European Commission presidential hopeful to address Dublin rally

European Parliament president Martin Schulz hopes to woo Labour party gathering

Martin Schulz of Germany is the chosen candidate of the Socialist and Democratic  group, the umbrella group for centre-left political parties in the European Parliament. Photograph: Reuters

Martin Schulz of Germany is the chosen candidate of the Socialist and Democratic group, the umbrella group for centre-left political parties in the European Parliament. Photograph: Reuters

Mon, Apr 28, 2014, 01:00


European Commission presidential hopeful Martin Schulz will take his campaign to Ireland when addresses a rally hosted by Tánaiste Eamon Gilmore tomorrow evening in Dublin.

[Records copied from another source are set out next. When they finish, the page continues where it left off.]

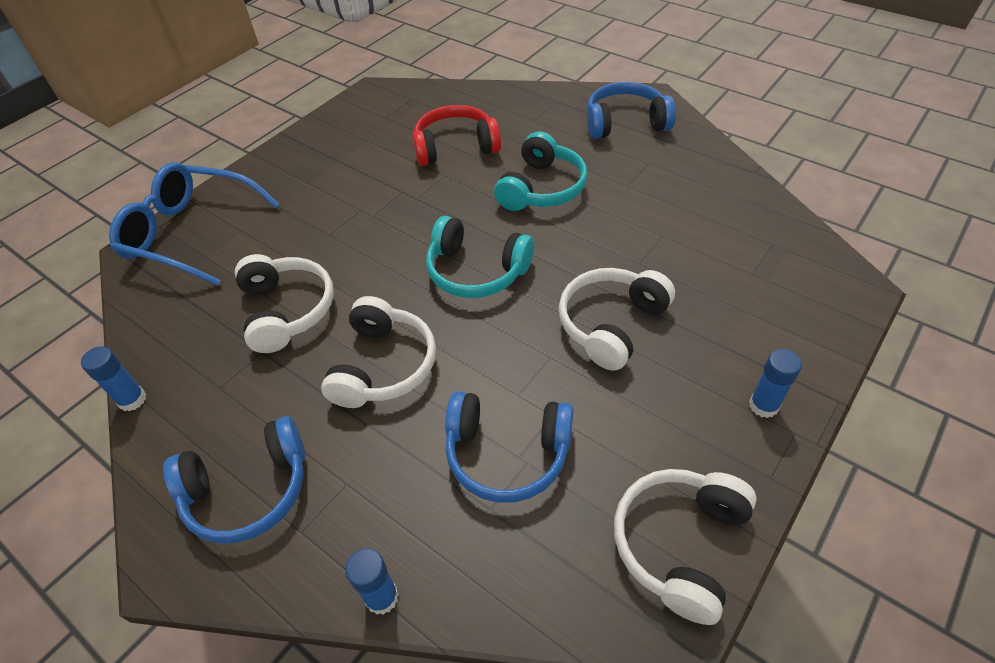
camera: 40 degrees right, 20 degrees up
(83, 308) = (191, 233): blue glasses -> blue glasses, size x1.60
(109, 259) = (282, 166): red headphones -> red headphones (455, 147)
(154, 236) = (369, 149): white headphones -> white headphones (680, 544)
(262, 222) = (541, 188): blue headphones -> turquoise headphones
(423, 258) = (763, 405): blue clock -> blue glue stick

Mr Schulz, who is currently the president of the European Parliament, is the chosen candidate of the Socialist and Democratic (S&D) group to become European Commission president should the S&D win the most seats in next month’s European elections.

It is the umbrella group for centre-left political parties in the European Parliament and includes the Irish Labour Party, François Hollande’s Socialist Party in France and the British Labour Party.


European Commission
This year for the first time, the European Parliament is advocating a system by which EU member states must take account of the results of the European elections when selecting the next president of the European Commission, citing an article in the Lisbon Treaty.


Jean-Claude Juncker
Schulz, has been selected as the S&D’s candidate, while former Luxembourg prime minister Jean-Claude Juncker was chosen as the European People’s Party (EPP) candidate last month at the centre-right group meeting in Dublin.

Former Belgian prime minister Guy Verhofstadt is representing the liberal group Alde, while the Greens have proposed two candidates, Ska Keller and José Bové. A number of EU member states, including Britain and Germany, oppose the idea that the European Parliament should have a direct say in who should succeed José Manuel Barroso as president of the European Commission, arguably the EU’s most important job. Ireland is one of 16 countries Schulz will visit before next month’s elections, though the British Labour Party urged him not to campaign there.